NEW YORK: Brent crude jumped to a six-month high over $114 a barrel amid signs that Western powers were considering a military strike against Syria to punish it for a chemical weapons attack.
Both Brent and US crude gained upwards of $3 a barrel as tensions climbed in Syria. Western intervention there could lead to a wider conflict in the volatile Middle East, which pumps a third of the world’s oil.
Western officials told the Syrian opposition to expect a strike against President Bashar Assad’s forces within days, according to sources who attended a meeting between envoys and the Syrian National Coalition in Istanbul.
US President Barack Obama has not made a decision to order military strikes against the Syrian government in response to last week’s alleged chemical weapons attack near Damascus, a senior administration official said, echoing White House comments the previous day.

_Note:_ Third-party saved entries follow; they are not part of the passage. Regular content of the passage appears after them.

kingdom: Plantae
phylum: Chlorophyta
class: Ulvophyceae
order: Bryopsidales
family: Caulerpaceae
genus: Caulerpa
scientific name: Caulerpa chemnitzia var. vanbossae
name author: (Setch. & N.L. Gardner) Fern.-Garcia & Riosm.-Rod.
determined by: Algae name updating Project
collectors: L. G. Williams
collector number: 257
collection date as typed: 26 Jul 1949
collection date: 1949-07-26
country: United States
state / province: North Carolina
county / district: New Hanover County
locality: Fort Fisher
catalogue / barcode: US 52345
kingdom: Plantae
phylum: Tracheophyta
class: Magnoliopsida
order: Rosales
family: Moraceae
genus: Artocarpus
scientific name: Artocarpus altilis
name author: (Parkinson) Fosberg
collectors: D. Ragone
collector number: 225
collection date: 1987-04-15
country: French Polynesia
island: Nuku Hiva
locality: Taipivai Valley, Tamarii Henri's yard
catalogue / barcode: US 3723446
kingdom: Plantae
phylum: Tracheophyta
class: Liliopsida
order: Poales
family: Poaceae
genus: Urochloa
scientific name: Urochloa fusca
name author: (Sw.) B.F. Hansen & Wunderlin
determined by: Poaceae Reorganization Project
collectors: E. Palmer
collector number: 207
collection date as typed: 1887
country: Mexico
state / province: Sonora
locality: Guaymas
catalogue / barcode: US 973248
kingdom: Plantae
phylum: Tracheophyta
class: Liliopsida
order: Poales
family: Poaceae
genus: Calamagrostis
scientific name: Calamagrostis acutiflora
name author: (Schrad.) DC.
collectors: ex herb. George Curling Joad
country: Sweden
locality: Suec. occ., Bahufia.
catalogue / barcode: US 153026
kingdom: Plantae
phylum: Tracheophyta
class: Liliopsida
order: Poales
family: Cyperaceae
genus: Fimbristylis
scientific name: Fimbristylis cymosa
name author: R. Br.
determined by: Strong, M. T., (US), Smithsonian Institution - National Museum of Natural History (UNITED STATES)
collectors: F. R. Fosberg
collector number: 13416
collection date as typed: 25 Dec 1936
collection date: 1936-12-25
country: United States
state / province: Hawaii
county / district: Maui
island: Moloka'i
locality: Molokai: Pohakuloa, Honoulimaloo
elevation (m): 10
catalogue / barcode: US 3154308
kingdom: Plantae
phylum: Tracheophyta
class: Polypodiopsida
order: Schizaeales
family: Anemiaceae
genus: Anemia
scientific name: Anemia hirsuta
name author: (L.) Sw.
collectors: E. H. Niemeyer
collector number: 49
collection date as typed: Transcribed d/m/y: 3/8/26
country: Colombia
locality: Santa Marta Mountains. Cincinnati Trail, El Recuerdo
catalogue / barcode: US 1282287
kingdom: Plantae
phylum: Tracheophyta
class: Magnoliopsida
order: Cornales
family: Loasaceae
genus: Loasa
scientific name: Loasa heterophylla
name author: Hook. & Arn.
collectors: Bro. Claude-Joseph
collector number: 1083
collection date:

Oil market watchers pointed to signs that Washington and its allies are edging toward a limited use of force against Assad’s loyalists.
“As the rhetoric ratchets up around Syria the geopolitical risk premium in the price of oil is once again widening,” Dominick Chirichella of Energy Management Institute said.
Brent crude rose $3.42 to $114.15 a barrel by 1529 GMT. During the session it hit a six-month high of $114.17, and was on track for its biggest daily percentage gain since early May.
US crude rose rose $3.08 to $109.00 a barrel, after falling 0.5 percent the previous day when data showed US durable goods orders had dropped the most in nearly a year.
On Monday, the US put Assad on notice that it believes he was responsible for using chemical weapons against civilians last week in what Secretary of State John Kerry called a “moral obscenity.”
“There’s a lot of air in this market, and it’s now hungry for the next headline,” said Stephen Schork, the editor of The Schork Report in Villanova, Pennsylvania.
“So if we see more belligerent rhetoric, like Kerry’s ‘moral obscenity,’ we’re due for another leg up and you can’t really sell.”
Another factor supporting oil prices was declining Libyan production. It is off nearly 60 percent to 665,000 barrels per day (bpd) due to a month-long disruption by armed security guards, who shut down main export terminals, its oil minister said.
In the United States, weak data on home sales and durable goods orders tempered views that the Federal Reserve could start paring its economic stimulus program as soon as September.
The American Petroleum Institute is scheduled to release its weekly oil stocks data on Tuesday afternoon.
A preliminary Reuters poll showed that US commercial crude stockpiles were expected to have fallen last week as refinery utilization rates were at high levels, and gasoline inventories likely dipped primarily due to seasonal factors.